→ **What is being asked**
If a line in the entries below holds the string "Courtyard", copy it.

→ **Data for processing**
*** Begin section ***

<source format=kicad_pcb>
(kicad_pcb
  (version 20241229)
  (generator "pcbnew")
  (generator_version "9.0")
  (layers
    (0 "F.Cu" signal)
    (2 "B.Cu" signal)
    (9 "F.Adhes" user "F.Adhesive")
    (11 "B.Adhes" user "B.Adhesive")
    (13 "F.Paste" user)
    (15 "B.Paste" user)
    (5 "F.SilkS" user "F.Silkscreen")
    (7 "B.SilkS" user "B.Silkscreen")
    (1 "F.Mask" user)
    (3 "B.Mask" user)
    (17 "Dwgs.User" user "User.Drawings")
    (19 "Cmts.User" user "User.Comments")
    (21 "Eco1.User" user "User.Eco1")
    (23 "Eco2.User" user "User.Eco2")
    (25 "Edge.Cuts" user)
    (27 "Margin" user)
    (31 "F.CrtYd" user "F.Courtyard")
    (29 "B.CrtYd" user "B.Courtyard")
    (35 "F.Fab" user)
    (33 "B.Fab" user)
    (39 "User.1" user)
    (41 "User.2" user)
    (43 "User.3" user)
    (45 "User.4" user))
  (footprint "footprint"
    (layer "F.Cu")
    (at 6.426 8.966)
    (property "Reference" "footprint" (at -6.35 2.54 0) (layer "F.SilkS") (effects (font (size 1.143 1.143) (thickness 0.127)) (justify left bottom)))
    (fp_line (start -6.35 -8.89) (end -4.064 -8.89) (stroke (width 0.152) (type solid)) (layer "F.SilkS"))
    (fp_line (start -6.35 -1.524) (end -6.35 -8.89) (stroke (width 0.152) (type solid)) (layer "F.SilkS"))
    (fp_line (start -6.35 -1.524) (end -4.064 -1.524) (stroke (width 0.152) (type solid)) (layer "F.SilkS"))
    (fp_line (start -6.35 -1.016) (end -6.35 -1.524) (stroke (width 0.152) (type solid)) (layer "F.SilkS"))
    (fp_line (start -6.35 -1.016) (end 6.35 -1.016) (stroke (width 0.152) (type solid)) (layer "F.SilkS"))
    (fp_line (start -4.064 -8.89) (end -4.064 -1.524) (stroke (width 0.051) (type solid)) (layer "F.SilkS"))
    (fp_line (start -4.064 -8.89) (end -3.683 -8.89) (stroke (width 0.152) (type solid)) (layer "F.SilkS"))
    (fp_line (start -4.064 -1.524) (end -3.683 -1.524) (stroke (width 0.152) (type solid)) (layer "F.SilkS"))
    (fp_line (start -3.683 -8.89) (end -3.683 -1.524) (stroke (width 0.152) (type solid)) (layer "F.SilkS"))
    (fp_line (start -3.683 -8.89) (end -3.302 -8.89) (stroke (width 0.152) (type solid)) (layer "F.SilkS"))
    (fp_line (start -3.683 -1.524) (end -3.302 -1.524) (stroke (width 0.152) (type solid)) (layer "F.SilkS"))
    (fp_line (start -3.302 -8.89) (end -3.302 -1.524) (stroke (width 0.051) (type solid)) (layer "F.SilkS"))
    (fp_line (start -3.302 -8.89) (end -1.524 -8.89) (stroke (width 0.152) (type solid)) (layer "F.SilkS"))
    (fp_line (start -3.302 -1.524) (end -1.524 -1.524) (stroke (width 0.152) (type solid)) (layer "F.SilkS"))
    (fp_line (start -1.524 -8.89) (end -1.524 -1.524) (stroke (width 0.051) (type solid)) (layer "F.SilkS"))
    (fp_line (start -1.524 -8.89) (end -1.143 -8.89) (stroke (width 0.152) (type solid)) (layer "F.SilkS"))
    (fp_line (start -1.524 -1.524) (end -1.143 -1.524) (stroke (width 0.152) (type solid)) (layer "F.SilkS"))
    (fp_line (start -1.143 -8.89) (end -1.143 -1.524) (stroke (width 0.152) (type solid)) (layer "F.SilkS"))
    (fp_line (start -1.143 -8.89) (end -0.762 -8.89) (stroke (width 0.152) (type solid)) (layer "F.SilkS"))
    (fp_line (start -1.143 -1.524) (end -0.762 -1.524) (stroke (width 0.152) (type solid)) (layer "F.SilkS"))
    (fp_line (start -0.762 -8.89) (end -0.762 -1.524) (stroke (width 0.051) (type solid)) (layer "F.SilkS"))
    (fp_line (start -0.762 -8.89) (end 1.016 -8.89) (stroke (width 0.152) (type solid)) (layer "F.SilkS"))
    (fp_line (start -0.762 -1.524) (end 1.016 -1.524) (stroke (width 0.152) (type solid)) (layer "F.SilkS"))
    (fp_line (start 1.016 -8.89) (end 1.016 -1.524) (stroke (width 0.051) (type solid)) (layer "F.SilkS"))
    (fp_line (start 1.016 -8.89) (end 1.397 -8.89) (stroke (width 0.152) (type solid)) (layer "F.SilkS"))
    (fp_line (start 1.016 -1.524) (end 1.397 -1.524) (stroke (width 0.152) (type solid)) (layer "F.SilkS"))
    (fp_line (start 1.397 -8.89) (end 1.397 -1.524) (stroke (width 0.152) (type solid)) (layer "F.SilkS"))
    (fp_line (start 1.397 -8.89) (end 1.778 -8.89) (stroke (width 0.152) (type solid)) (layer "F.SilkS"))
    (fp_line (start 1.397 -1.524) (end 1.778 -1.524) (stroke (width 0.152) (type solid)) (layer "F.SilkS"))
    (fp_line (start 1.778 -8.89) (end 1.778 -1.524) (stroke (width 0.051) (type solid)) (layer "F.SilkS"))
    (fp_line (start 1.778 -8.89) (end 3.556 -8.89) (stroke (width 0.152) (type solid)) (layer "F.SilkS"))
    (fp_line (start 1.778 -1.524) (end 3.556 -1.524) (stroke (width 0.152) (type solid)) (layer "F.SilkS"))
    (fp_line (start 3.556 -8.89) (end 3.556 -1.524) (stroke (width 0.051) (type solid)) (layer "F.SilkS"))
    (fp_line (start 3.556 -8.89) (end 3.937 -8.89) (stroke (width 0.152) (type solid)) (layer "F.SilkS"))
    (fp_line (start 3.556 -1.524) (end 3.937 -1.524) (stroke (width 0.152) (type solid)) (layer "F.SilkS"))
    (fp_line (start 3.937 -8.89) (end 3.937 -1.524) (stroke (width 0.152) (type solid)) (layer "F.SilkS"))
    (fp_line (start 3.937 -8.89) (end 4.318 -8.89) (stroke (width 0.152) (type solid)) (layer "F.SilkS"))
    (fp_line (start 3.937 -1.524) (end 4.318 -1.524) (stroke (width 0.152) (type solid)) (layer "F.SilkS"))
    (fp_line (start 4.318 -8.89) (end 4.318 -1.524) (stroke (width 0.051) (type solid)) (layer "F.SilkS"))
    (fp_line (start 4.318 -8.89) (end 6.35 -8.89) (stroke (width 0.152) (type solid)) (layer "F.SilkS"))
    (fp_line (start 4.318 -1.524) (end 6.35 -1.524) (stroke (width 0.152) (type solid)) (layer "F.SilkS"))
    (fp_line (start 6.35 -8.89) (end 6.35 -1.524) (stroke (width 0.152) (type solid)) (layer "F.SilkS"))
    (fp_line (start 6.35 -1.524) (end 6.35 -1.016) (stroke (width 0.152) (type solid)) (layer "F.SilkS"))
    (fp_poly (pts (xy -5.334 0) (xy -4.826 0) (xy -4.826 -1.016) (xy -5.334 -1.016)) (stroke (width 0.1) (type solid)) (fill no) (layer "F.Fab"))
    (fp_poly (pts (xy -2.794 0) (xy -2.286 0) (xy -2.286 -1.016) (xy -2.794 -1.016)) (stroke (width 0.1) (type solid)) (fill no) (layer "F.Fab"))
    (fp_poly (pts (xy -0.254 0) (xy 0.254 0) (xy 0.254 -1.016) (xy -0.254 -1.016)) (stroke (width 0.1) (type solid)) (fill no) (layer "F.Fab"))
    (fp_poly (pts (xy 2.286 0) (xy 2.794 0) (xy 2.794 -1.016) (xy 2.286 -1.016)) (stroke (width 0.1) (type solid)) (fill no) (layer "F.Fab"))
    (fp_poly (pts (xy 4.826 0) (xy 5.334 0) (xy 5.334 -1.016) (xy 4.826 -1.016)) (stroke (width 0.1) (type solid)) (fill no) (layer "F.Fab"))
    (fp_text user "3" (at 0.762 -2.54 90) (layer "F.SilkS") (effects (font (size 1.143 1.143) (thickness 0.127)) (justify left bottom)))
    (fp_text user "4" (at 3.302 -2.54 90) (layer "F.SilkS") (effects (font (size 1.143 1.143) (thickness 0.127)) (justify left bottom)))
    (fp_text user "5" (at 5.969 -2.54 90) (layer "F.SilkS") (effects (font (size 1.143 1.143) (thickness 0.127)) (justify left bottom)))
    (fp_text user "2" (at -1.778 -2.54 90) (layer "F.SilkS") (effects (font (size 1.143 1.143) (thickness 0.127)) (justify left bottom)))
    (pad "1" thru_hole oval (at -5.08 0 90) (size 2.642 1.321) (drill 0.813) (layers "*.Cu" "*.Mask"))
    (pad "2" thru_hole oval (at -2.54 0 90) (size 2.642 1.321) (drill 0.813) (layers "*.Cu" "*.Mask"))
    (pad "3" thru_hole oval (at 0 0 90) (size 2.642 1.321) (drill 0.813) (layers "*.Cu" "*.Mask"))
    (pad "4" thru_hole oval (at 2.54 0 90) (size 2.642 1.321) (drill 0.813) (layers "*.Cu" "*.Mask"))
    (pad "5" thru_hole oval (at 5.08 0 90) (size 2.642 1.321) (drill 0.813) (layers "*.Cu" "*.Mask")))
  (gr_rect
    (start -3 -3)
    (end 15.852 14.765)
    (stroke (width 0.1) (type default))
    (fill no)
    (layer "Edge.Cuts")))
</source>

*** End section ***

→ **Solution for this exercise**
    (31 "F.CrtYd" user "F.Courtyard")
    (29 "B.CrtYd" user "B.Courtyard")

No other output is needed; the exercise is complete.